*** Source data Section Begins ***
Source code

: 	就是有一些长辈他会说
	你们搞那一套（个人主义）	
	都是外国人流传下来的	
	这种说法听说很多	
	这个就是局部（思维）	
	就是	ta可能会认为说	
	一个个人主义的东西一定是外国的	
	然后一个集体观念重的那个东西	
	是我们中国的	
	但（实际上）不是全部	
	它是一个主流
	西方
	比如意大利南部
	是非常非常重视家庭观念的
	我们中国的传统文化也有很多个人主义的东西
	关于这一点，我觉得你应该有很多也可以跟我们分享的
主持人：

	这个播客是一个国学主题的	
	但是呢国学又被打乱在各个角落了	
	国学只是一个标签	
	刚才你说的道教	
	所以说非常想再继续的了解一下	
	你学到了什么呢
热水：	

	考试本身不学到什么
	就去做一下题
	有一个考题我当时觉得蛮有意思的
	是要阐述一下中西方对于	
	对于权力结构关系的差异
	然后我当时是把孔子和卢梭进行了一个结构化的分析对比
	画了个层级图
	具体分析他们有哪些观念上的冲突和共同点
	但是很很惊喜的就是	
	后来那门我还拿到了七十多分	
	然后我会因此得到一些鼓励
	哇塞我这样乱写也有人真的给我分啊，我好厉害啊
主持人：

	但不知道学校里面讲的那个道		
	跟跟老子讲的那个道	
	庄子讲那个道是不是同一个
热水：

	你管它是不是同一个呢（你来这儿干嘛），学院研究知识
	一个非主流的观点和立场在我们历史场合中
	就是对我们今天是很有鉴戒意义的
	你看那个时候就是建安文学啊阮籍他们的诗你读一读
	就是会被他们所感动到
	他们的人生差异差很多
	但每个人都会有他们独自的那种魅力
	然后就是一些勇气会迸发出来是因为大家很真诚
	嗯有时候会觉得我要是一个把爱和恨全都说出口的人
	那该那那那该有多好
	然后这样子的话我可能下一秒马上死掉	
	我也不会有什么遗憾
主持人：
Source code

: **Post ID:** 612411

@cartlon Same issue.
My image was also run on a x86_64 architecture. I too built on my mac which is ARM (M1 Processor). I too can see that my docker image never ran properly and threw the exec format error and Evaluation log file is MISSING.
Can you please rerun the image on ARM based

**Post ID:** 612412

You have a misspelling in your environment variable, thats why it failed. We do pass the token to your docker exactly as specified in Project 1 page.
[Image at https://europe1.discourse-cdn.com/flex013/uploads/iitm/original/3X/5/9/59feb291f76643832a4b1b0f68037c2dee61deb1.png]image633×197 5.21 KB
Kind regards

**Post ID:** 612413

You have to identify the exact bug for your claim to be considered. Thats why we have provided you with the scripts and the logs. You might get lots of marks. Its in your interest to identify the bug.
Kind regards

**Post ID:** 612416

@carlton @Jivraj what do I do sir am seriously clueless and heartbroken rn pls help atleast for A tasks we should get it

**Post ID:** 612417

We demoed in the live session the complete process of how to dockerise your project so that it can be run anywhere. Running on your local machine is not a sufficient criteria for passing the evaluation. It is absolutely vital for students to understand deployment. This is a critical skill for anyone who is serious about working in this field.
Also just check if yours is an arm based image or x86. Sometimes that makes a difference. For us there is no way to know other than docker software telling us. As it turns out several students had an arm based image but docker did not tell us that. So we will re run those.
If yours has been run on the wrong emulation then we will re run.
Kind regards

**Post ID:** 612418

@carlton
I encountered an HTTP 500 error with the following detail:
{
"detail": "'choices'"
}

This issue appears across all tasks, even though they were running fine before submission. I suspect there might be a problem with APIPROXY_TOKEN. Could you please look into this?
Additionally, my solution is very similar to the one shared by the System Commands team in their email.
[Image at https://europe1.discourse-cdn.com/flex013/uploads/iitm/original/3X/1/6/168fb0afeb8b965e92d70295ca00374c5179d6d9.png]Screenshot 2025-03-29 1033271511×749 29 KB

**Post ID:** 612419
*** Source data Section Ends ***
Reproduce every line of the listing above verbatim, with no changes of any kind.

Output for this exercise -
Source code

: 	就是有一些长辈他会说
	你们搞那一套（个人主义）	
	都是外国人流传下来的	
	这种说法听说很多	
	这个就是局部（思维）	
	就是	ta可能会认为说	
	一个个人主义的东西一定是外国的	
	然后一个集体观念重的那个东西	
	是我们中国的	
	但（实际上）不是全部	
	它是一个主流
	西方
	比如意大利南部
	是非常非常重视家庭观念的
	我们中国的传统文化也有很多个人主义的东西
	关于这一点，我觉得你应该有很多也可以跟我们分享的
主持人：

	这个播客是一个国学主题的	
	但是呢国学又被打乱在各个角落了	
	国学只是一个标签	
	刚才你说的道教	
	所以说非常想再继续的了解一下	
	你学到了什么呢
热水：	

	考试本身不学到什么
	就去做一下题
	有一个考题我当时觉得蛮有意思的
	是要阐述一下中西方对于	
	对于权力结构关系的差异
	然后我当时是把孔子和卢梭进行了一个结构化的分析对比
	画了个层级图
	具体分析他们有哪些观念上的冲突和共同点
	但是很很惊喜的就是	
	后来那门我还拿到了七十多分	
	然后我会因此得到一些鼓励
	哇塞我这样乱写也有人真的给我分啊，我好厉害啊
主持人：

	但不知道学校里面讲的那个道		
	跟跟老子讲的那个道	
	庄子讲那个道是不是同一个
热水：

	你管它是不是同一个呢（你来这儿干嘛），学院研究知识
	一个非主流的观点和立场在我们历史场合中
	就是对我们今天是很有鉴戒意义的
	你看那个时候就是建安文学啊阮籍他们的诗你读一读
	就是会被他们所感动到
	他们的人生差异差很多
	但每个人都会有他们独自的那种魅力
	然后就是一些勇气会迸发出来是因为大家很真诚
	嗯有时候会觉得我要是一个把爱和恨全都说出口的人
	那该那那那该有多好
	然后这样子的话我可能下一秒马上死掉	
	我也不会有什么遗憾
主持人：
Source code

: **Post ID:** 612411

@cartlon Same issue.
My image was also run on a x86_64 architecture. I too built on my mac which is ARM (M1 Processor). I too can see that my docker image never ran properly and threw the exec format error and Evaluation log file is MISSING.
Can you please rerun the image on ARM based

**Post ID:** 612412

You have a misspelling in your environment variable, thats why it failed. We do pass the token to your docker exactly as specified in Project 1 page.
[Image at https://europe1.discourse-cdn.com/flex013/uploads/iitm/original/3X/5/9/59feb291f76643832a4b1b0f68037c2dee61deb1.png]image633×197 5.21 KB
Kind regards

**Post ID:** 612413

You have to identify the exact bug for your claim to be considered. Thats why we have provided you with the scripts and the logs. You might get lots of marks. Its in your interest to identify the bug.
Kind regards

**Post ID:** 612416

@carlton @Jivraj what do I do sir am seriously clueless and heartbroken rn pls help atleast for A tasks we should get it

**Post ID:** 612417

We demoed in the live session the complete process of how to dockerise your project so that it can be run anywhere. Running on your local machine is not a sufficient criteria for passing the evaluation. It is absolutely vital for students to understand deployment. This is a critical skill for anyone who is serious about working in this field.
Also just check if yours is an arm based image or x86. Sometimes that makes a difference. For us there is no way to know other than docker software telling us. As it turns out several students had an arm based image but docker did not tell us that. So we will re run those.
If yours has been run on the wrong emulation then we will re run.
Kind regards

**Post ID:** 612418

@carlton
I encountered an HTTP 500 error with the following detail:
{
"detail": "'choices'"
}

This issue appears across all tasks, even though they were running fine before submission. I suspect there might be a problem with APIPROXY_TOKEN. Could you please look into this?
Additionally, my solution is very similar to the one shared by the System Commands team in their email.
[Image at https://europe1.discourse-cdn.com/flex013/uploads/iitm/original/3X/1/6/168fb0afeb8b965e92d70295ca00374c5179d6d9.png]Screenshot 2025-03-29 1033271511×749 29 KB

**Post ID:** 612419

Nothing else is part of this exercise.